Exercise directions –
Give the records again. Keep them exact and leave out the images.

+++ Data for this exercise

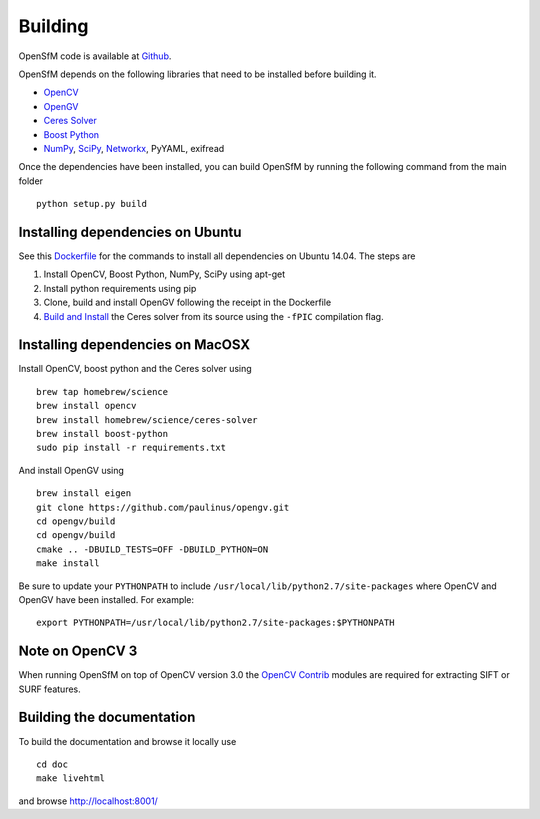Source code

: .. Notes and doc on dense matching


Building
========

OpenSfM code is available at Github_.

OpenSfM depends on the following libraries that need to be installed before building it.

* OpenCV_
* OpenGV_
* `Ceres Solver`_
* `Boost Python`_
* NumPy_, SciPy_, Networkx_, PyYAML, exifread

Once the dependencies have been installed, you can build OpenSfM by running the following command from the main folder
::
    python setup.py build


Installing dependencies on Ubuntu
---------------------------------

See this `Dockerfile <https://github.com/paulinus/opensfm-docker-base/blob/master/Dockerfile>`_ for the commands to install all dependencies on Ubuntu 14.04.  The steps are

1. Install OpenCV, Boost Python, NumPy, SciPy using apt-get
2. Install python requirements using pip
3. Clone, build and install OpenGV following the receipt in the Dockerfile
4. `Build and Install <http://ceres-solver.org/building.html>`_ the Ceres solver from its source using the ``-fPIC`` compilation flag.


Installing dependencies on MacOSX
---------------------------------

Install OpenCV, boost python and the Ceres solver using
::
    brew tap homebrew/science
    brew install opencv
    brew install homebrew/science/ceres-solver
    brew install boost-python
    sudo pip install -r requirements.txt

And install OpenGV using
::
    brew install eigen
    git clone https://github.com/paulinus/opengv.git
    cd opengv/build
    cd opengv/build
    cmake .. -DBUILD_TESTS=OFF -DBUILD_PYTHON=ON
    make install

Be sure to update your ``PYTHONPATH`` to include ``/usr/local/lib/python2.7/site-packages`` where OpenCV and OpenGV have been installed. For example:
::
    export PYTHONPATH=/usr/local/lib/python2.7/site-packages:$PYTHONPATH


Note on OpenCV 3
----------------

When running OpenSfM on top of OpenCV version 3.0 the `OpenCV Contrib`_ modules are required for extracting SIFT or SURF features.


.. _Github: https://github.com/mapillary/OpenSfM
.. _OpenCV: http://opencv.org/
.. _OpenCV Contrib: https://github.com/itseez/opencv_contrib
.. _OpenGV: http://laurentkneip.github.io/opengv/
.. _NumPy: http://www.numpy.org/
.. _SciPy: http://www.scipy.org/
.. _Ceres solver: http://ceres-solver.org/
.. _Boost Python: http://www.boost.org/
.. _Networkx: https://github.com/networkx/networkx


Building the documentation
--------------------------
To build the documentation and browse it locally use
::
    cd doc
    make livehtml
and browse `http://localhost:8001/ <http://localhost:8001/>`_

++++++

Solution to this task –
Source code

: .. Notes and doc on dense matching


Building
========

OpenSfM code is available at Github_.

OpenSfM depends on the following libraries that need to be installed before building it.

* OpenCV_
* OpenGV_
* `Ceres Solver`_
* `Boost Python`_
* NumPy_, SciPy_, Networkx_, PyYAML, exifread

Once the dependencies have been installed, you can build OpenSfM by running the following command from the main folder
::
    python setup.py build


Installing dependencies on Ubuntu
---------------------------------

See this `Dockerfile <https://github.com/paulinus/opensfm-docker-base/blob/master/Dockerfile>`_ for the commands to install all dependencies on Ubuntu 14.04.  The steps are

1. Install OpenCV, Boost Python, NumPy, SciPy using apt-get
2. Install python requirements using pip
3. Clone, build and install OpenGV following the receipt in the Dockerfile
4. `Build and Install <http://ceres-solver.org/building.html>`_ the Ceres solver from its source using the ``-fPIC`` compilation flag.


Installing dependencies on MacOSX
---------------------------------

Install OpenCV, boost python and the Ceres solver using
::
    brew tap homebrew/science
    brew install opencv
    brew install homebrew/science/ceres-solver
    brew install boost-python
    sudo pip install -r requirements.txt

And install OpenGV using
::
    brew install eigen
    git clone https://github.com/paulinus/opengv.git
    cd opengv/build
    cd opengv/build
    cmake .. -DBUILD_TESTS=OFF -DBUILD_PYTHON=ON
    make install

Be sure to update your ``PYTHONPATH`` to include ``/usr/local/lib/python2.7/site-packages`` where OpenCV and OpenGV have been installed. For example:
::
    export PYTHONPATH=/usr/local/lib/python2.7/site-packages:$PYTHONPATH


Note on OpenCV 3
----------------

When running OpenSfM on top of OpenCV version 3.0 the `OpenCV Contrib`_ modules are required for extracting SIFT or SURF features.


.. _Github: https://github.com/mapillary/OpenSfM
.. _OpenCV: http://opencv.org/
.. _OpenCV Contrib: https://github.com/itseez/opencv_contrib
.. _OpenGV: http://laurentkneip.github.io/opengv/
.. _NumPy: http://www.numpy.org/
.. _SciPy: http://www.scipy.org/
.. _Ceres solver: http://ceres-solver.org/
.. _Boost Python: http://www.boost.org/
.. _Networkx: https://github.com/networkx/networkx


Building the documentation
--------------------------
To build the documentation and browse it locally use
::
    cd doc
    make livehtml
and browse `http://localhost:8001/ <http://localhost:8001/>`_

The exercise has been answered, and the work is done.